— DATA SHOWN —
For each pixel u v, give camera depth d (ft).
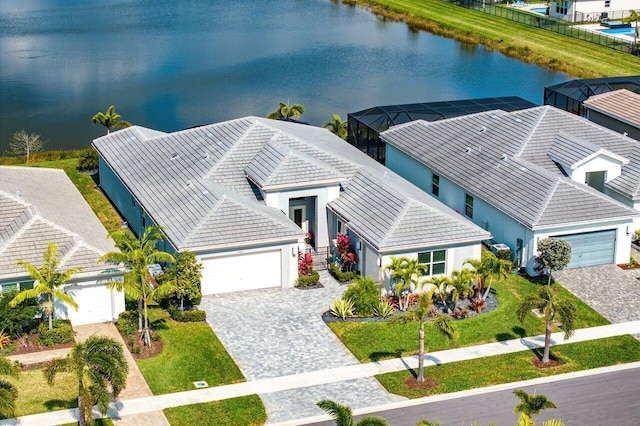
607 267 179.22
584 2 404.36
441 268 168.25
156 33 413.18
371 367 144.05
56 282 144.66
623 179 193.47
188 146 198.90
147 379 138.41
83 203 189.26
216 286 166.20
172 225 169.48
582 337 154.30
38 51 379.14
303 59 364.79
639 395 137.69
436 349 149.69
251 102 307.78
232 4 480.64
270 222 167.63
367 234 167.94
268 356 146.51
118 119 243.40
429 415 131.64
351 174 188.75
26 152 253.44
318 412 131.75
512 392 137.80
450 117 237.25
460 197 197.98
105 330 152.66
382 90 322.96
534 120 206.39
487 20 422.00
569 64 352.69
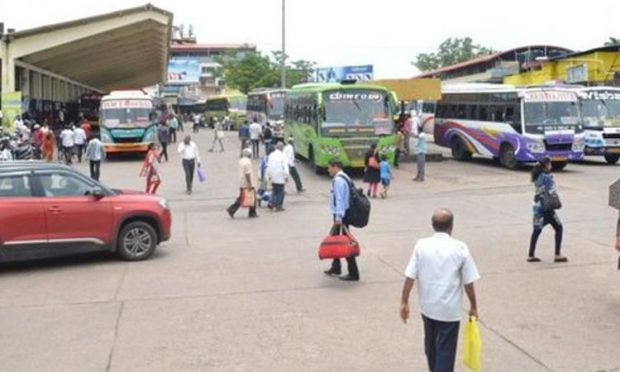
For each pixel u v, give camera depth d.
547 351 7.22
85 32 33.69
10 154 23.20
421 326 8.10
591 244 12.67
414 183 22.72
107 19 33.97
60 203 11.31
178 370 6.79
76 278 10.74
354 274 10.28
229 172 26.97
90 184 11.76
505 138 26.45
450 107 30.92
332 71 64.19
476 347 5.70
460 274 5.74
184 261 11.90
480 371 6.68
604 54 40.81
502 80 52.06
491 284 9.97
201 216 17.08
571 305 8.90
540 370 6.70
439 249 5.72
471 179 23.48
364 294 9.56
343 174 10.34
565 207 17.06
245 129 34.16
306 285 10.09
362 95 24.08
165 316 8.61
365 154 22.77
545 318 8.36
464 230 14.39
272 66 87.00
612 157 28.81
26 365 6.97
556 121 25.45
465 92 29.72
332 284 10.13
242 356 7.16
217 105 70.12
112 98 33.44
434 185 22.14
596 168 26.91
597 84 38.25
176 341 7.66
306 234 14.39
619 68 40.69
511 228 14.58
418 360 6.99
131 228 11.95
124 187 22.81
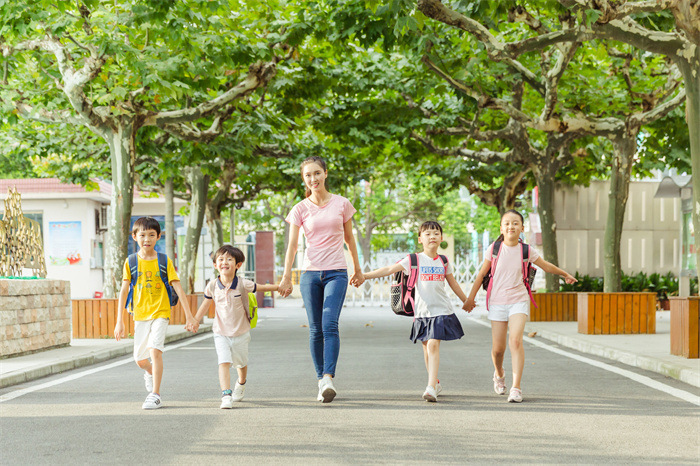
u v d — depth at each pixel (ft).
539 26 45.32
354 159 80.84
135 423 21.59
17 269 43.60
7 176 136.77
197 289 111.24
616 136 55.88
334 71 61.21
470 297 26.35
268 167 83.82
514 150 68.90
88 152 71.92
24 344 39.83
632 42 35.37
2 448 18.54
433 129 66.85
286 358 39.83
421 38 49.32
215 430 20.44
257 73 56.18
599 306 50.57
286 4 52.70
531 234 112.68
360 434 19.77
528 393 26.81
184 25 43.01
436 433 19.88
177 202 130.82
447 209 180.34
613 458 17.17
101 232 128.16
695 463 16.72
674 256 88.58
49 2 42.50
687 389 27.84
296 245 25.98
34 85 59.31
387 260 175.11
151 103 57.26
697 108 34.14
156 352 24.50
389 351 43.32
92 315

— EXERCISE DESCRIPTION —
Please copy out every line of the preceding listing that carries "each".

— SOLVED PROBLEM —
For each pixel u v, give camera depth d (ft).
For each pixel u v, give camera depth d.
u v d — depth at each pixel (ft).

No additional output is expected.